Ray Ewing

A Walk Through the Memories

Not so long ago, or so it seems to me, I was leaf-crunching with delight in the West Tisbury woods or taking Sunday walks down Middle Road into Chilmark.

Not so long ago, or so it seems to me, I was leaf-crunching with delight in the West Tisbury woods or taking Sunday walks down Middle Road into Chilmark. Next to crunching through snow (in the days when we had heavy snowfalls) leaf walks were a favorite outdoor pastime of mine.

But now, between the proliferation of ticks of all kinds, no Gus Ben David to identify the tracks that I see, and because I am 94, my outdoor woods walks have, sadly, been curtailed. But in my dining room is a desk chock full of a lifetime of memories. And so I have been reveling in them.

I find, for example, that I have several China penguins behind the desk’s glass doors. They had belonged to my French great-grandfather, Jean Baptiste Meras, whom I called Pepe. He had come to the Vineyard in the 1890s to teach French at a recently founded summer school — one of the first in the country. Delighted at what he found at East Chop, he had a house built on Arlington avenue. He named it “Mon Plaisir” and it was, indeed, his pleasure. It was no more than a five-minute walk to the bluffs that still existed then. Usually accompanying me on such walks were my German-born great-grandmother and her daughter, my grandmother, who summered with us. They delighted in waving scarves to travelers on the steamships that linked the Vineyard with the Cape.

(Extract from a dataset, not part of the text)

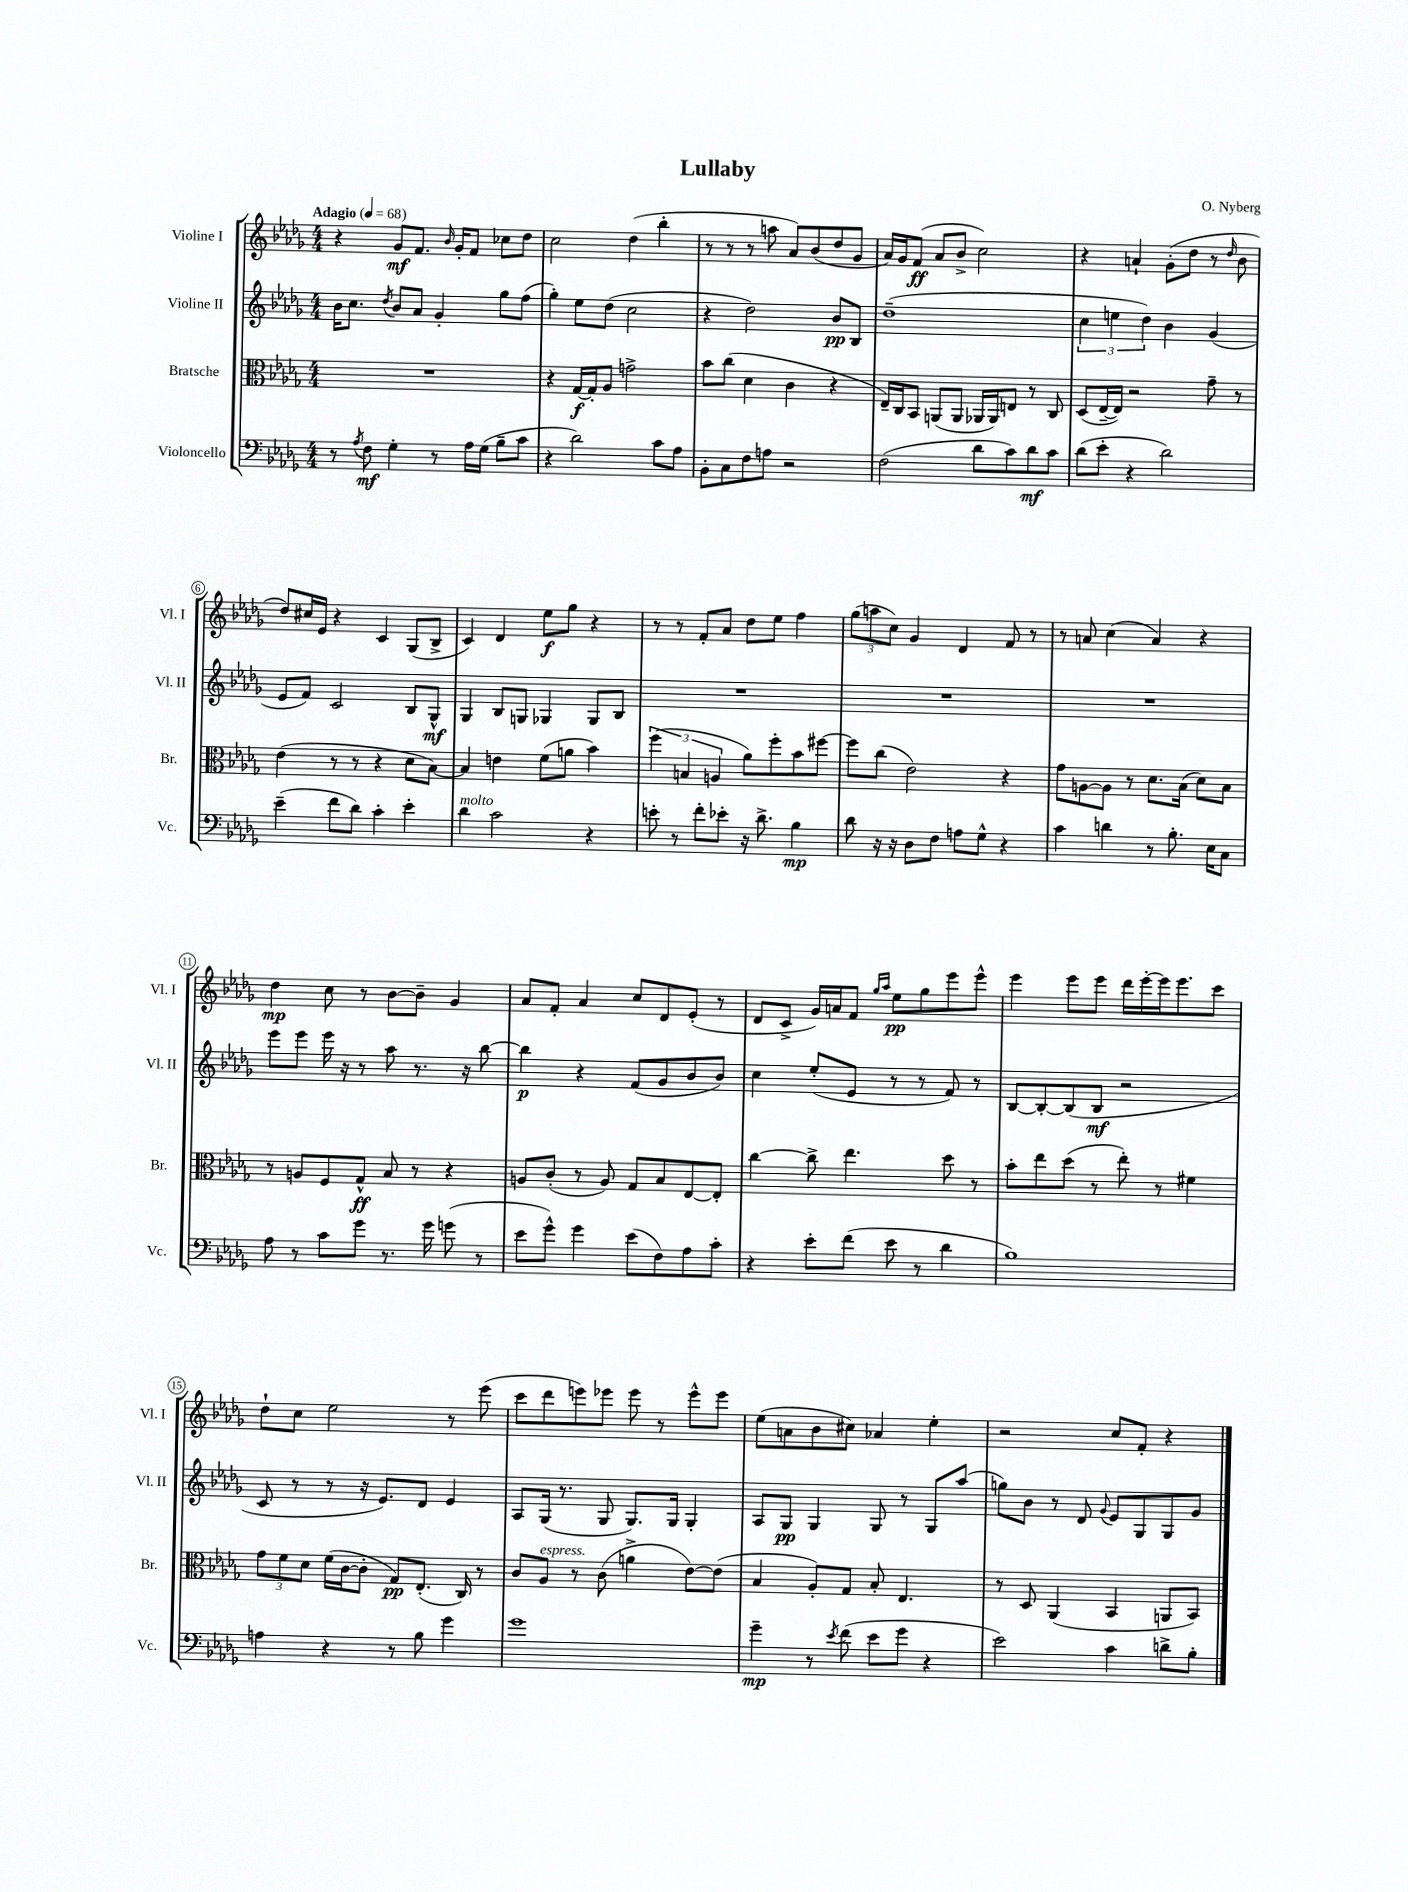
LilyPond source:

In front of my great-grandfather’s house was a stretch of woods called the Downs. There, I delighted in picking blueberries and huckleberries. Orange tiger lilies lined the path to Oak Bluffs harbor in summer and, on the harbor front, stood the haunted (of course) wreck of an abandoned hotel, the Wyoming House. My brother, John, and I and assorted friends, would nervously climb into it sometimes to make sure it was, indeed, a haunted hotel.

Later, in teenage years, it was my job to collect empty beer bottles on the Downs. Then John would fill them with root beer that he and his best friend, Steve Chamberlain, made in summer. But one day, they all blew up, pop-pop-pop-in the garage where they had been stored until ready to drink. Too much something had apparently been added to the root beer that year.

From the balcony of Pepe’s house, we could easily see the harbor. And it wasn’t a long walk across the Downs to Oak Bluffs for popcorn bars from Darling’s saltwater taffy and popcorn bar store.

And there, too, was Sone’s Japanese store in the days before World War II. Behind the glass doors of my desk are a child’s cup and saucer from Sone’s — always a favorite stop after popcorn bars in Oak Bluffs. I had a kimono from Sone’s too and paper flowers that opened when you put them in water. Sadly, because they were Japanese, the Sones were sent to an internment camp in California when the war broke out.

And behind the glass doors of my dining room desk is Quimper pottery that my parents had bought in France, where they had met as students. From my own travels is a wooden boy flying on a goose — a purchase I made in Finland. Then there is a jar of sand from some country of sand dunes — Egypt or Israel perhaps. My name is written in colored sand in it.

From a visit to the Azores, I have a woman in a long skirt fashioned from a sea shell. Her hunter husband was also hand-crafted from a shell. The Azorean who had made them offered the pair of figurines to me as a memento when we met on a dock where a whale had just been brought in.

There is an overflowing bowl of wooden, hand-painted, many-colored Easter eggs from Romania and Bulgaria and Hungary that remind me of visits there. One egg I was given was a real hand-painted one. I brought it home in my luggage, not realizing that it was real. It was quite odoriferous by the time it got to the United States.

There are Spode dishes from England, and a leaping miniature green frog from the little town of Vacha where, in the days when there was still an East Germany, I made a lifelong friend.

I have a China scarecrow in a black hat carrying a ladder. It was a Halloween gift from another East German friend. It was cheerily given to me with a “jelly” doughnut so I could enjoy it on the train on which I was leaving for somewhere. When I hungrily bit into it, I found it was filled with ketchup, not with red currant jelly.

There is a puppet from Sicily, a city renowned for its puppets.

There is a white-coated chef sitting in a pottery eggshell. It came from a visit to Italy.

There is red and black clay from, I suspect, the Gay Head cliffs when one could still climb up and down them.

There are chunks of the Berlin Wall that divided the German capital in two in the days of an East and West Germany.

Much as I miss my West Tisbury woodland walks, I am enjoying recollections of my travels that I have behind the glass doors of my dining room desk.

Phyllis Meras lives in West Tisbury.